¿Guillermo? ¿Gabriel? El nombre de ese amiguito se evaporaba en el sombrío y difuso pasado. Y a medida que trataba de acertar con esa clave inescrutable, más interrogantes claveteaban puntos oscuros donde antes brillaban las certezas. Lo recordaba en la claridad meridiana de esos ayeres remotos, pequeño niño con el cual compartían las medias lenguas aprendidas a sus dos años, soles antiguos todavía relumbraban en esa escena prístina. Pero sobre ese pequeñín que parecía desenvolverse en su memoria con tanta nitidez, lo nimbaba un signo interrogativo que colocaba paréntesis en su pasado.
Y ella surgió nítida, una muchacha de trece años que lo tomaba en sus brazos y le sonreía para que él soltara una catarata de risas y gritos entreverados que no eran más que las manifestaciones desordenadas de sus sentimientos en ciernes. Pero, tampoco recordaba su nombre, pese a que su tez morena se le dibujaba clarísima junto a esos ojos pardos e inclusos aquellos vestidos floreados que llevaba y que le producían un vértigo de colores en su percepción de niño. ¿María? ¿Meche? ¿Sonia? La clave guardada en su memoria ahora era sólo un boquerón oscuro que adquiría también el poder de angustiarlo.
Como si estuviese contemplando una proyección sin esos nubarrones amenazantes que le birlaban parte de sus recuerdos, reapareció ese día tan extraño, tan diferente a todas las demás jornadas de juegos de carreras y gritos en el amplio patio. Los anaqueles de su memoria se entornaron para ofrecerle esas personas con severos trajes oscuros, el rostro mustio del padre, Hernando -ese sí lo recordaba- y los gritos desgarradores de la madre, que parecían rebotar en los muros de la casona. Buscó a su amigo para compartir con él toda esa extrañeza, pero no lo encontró. Su madre ya le había susurrado que ahora estaba durmiendo y no lo imaginaba perdiéndose toda esa tremolina y esos gritos agudos y tanta lágrima en los ojos de gente que parecía haber aparecido de la nada. Cuando entró a esa sala en brazos de su madre, se sorprendió con la presencia de muchas más personas acomodadas a lo largo y ancho de la pieza, señoras enjugando sus lágrimas y señores conversando entre ellos con un rumor de moscardones. Y en el centro de ese cuarto, un mueble blanquísimo sostenido por columnas doradas y varias lámparas que alumbraban mustias dicha escena. Su madre lo alzó con suavidad y allí pudo ver a su amigo, sumido en un sueño tan profundo que ni todo ese aparato y ese rumor de insectos, ni el lloriqueo sordo de algunas mujeres lograron despertarlo. Lo contempló a través del vidrio, vestido con un trajecito claro y pensó que cuando despertara, sus padres lo llevarían al cerro San Cristóbal o a la Quinta Normal.
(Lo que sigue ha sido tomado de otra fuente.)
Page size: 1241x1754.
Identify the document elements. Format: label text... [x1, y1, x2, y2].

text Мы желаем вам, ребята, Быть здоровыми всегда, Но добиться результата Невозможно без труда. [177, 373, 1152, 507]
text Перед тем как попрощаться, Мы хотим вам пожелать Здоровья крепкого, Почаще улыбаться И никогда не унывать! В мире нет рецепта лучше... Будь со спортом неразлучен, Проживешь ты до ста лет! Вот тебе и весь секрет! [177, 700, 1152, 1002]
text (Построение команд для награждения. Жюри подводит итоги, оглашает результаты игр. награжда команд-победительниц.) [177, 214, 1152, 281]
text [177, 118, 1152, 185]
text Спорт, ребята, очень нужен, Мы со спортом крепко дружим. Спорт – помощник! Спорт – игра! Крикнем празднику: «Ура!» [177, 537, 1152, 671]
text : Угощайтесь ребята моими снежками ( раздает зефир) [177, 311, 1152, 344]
¿Raúl? ¿Alberto? ¿Julito? Invocaciones erradas que giraban sobre esa sombra fatídica, ese parche que ocultaba no sólo un nombre sino que amenazaba ese ayer tan nítido en su memoria. Esa carroza negra, la gente arremolinada a la salida y su amiguito aún dormido transportado para un viaje extrañísimo en ese carromato lúgubre.
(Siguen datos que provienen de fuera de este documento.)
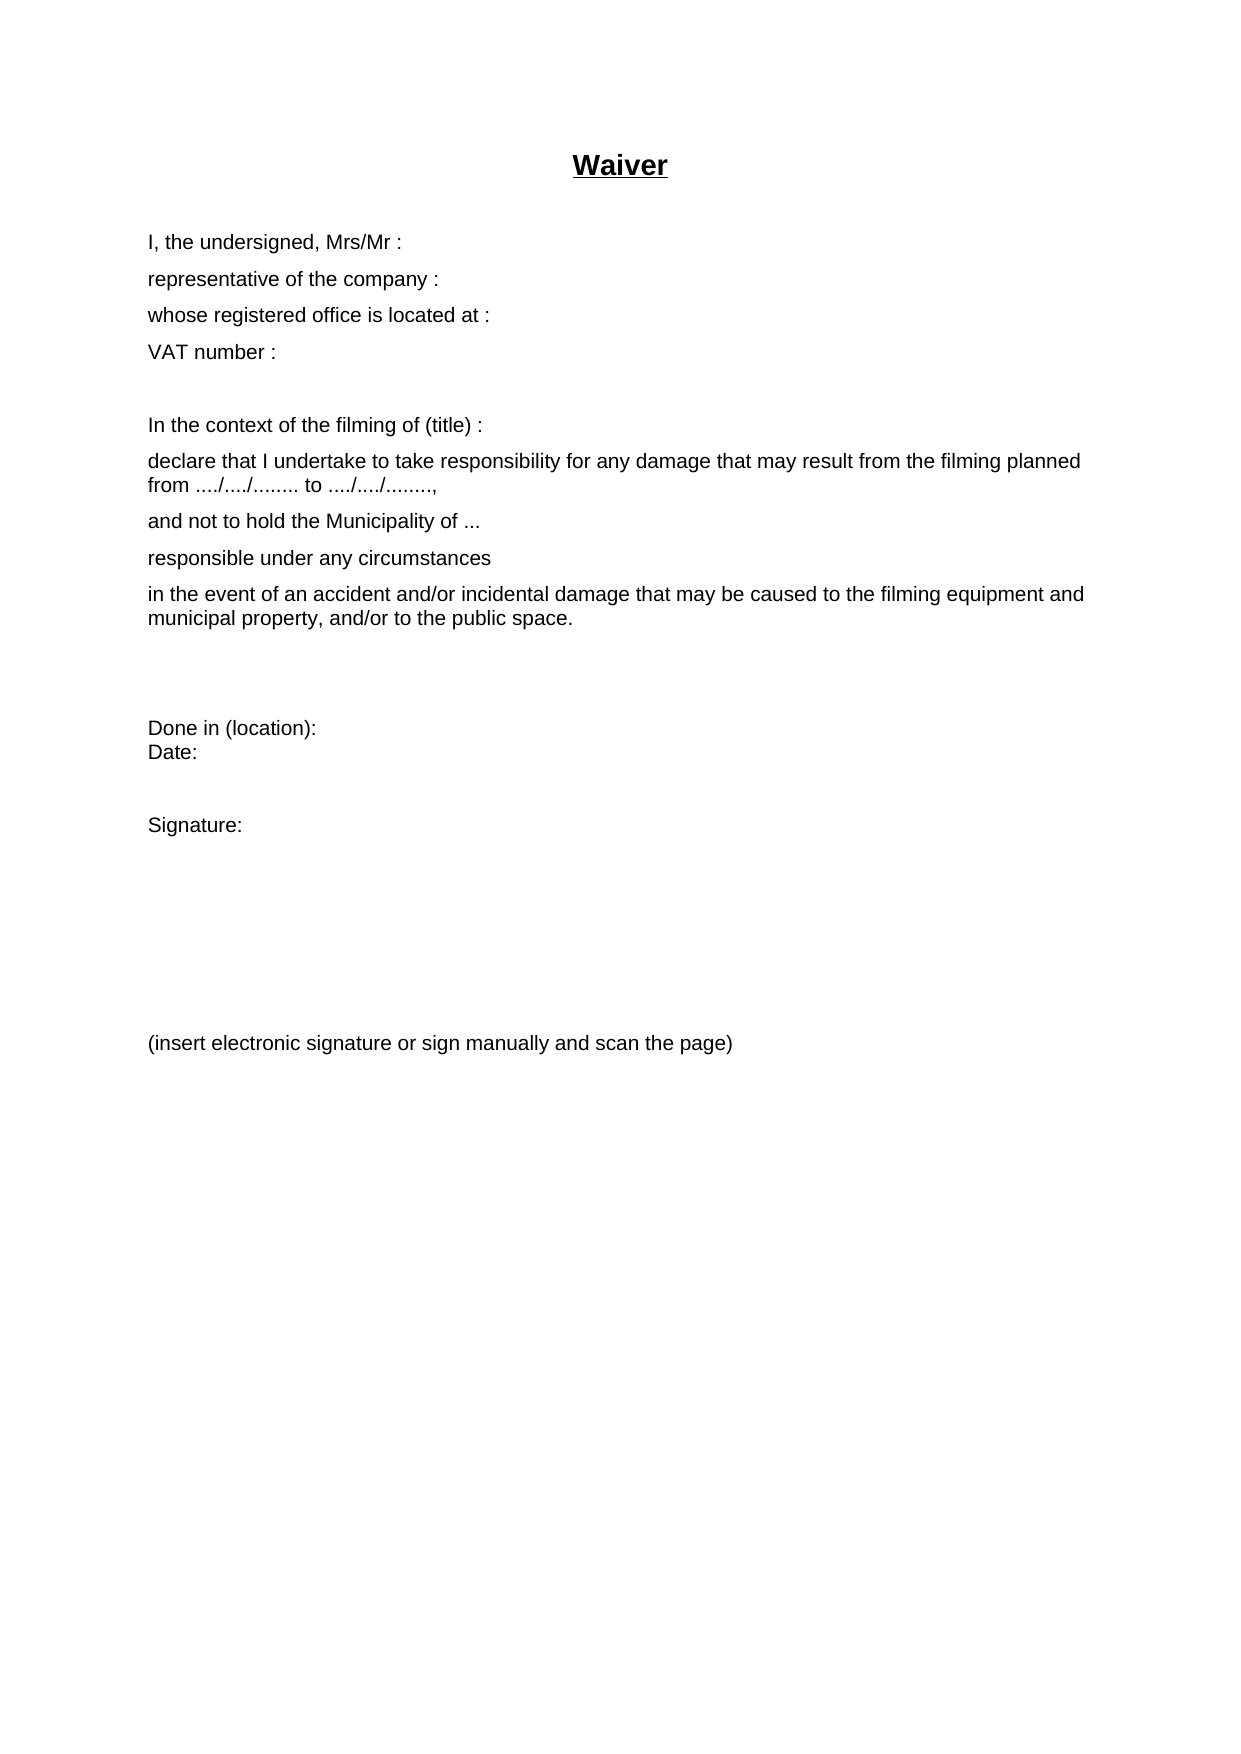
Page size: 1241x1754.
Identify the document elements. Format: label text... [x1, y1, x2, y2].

text VAT number : [148, 339, 1093, 363]
text Signature: [148, 812, 1093, 836]
text whose registered office is located at : [148, 303, 1093, 327]
text Done in (location): Date: [148, 716, 1093, 763]
text responsible under any circumstances [148, 546, 1093, 570]
text Waiver [148, 148, 1093, 181]
text In the context of the filming of (title) : [148, 412, 1093, 436]
text (insert electronic signature or sign manually and scan the page) [148, 1031, 1093, 1055]
text and not to hold the Municipality of ... [148, 509, 1093, 533]
text declare that I undertake to take responsibility for any damage that may result from the filming planned from ..../..../........ to ..../..../........, [148, 449, 1093, 497]
text I, the undersigned, Mrs/Mr : [148, 230, 1093, 254]
text representative of the company : [148, 267, 1093, 291]
text in the event of an accident and/or incidental damage that may be caused to the filming equipment and municipal property, and/or to the public space. [148, 582, 1093, 630]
Permaneció toda la mañana escarbando nombres en su memoria agujereada, ensayó sílabas y sonidos al azar, sin que un clic interno le indicara que aquellos nombres extraviados se hermanaban por fin a sus recuerdos. ¿Era éste el principio? ¿Las sombras se propagarían sobre su mente como una mala peste borrándole nombres, gestos, situaciones? Pese al hartazgo de sol de esa mañana, aciagos pensamientos lo sumían en las tinieblas. ¿Raúl? ¿Raimundo? ¿Pepe? ¡Pedrito! ¡Si, Pedrito! ¡Y… Silvana! ¡Clarooo! ¡Siiii! Ambos nombres capturados y escamoteados por fin al parche de sombras, un rescate inimaginable que lo devolvió a la luz y calor de ese sol que le pareció una ofrenda, devolviéndole la sonrisa. Y para no sufrir otra vez con situaciones tan angustiantes, buscó una libreta y un lápiz para trazar allí con letra rotunda esos nombres que le conferían identidad a los seres dibujados en su memoria y que por supuesto, le devolvían la esperanza.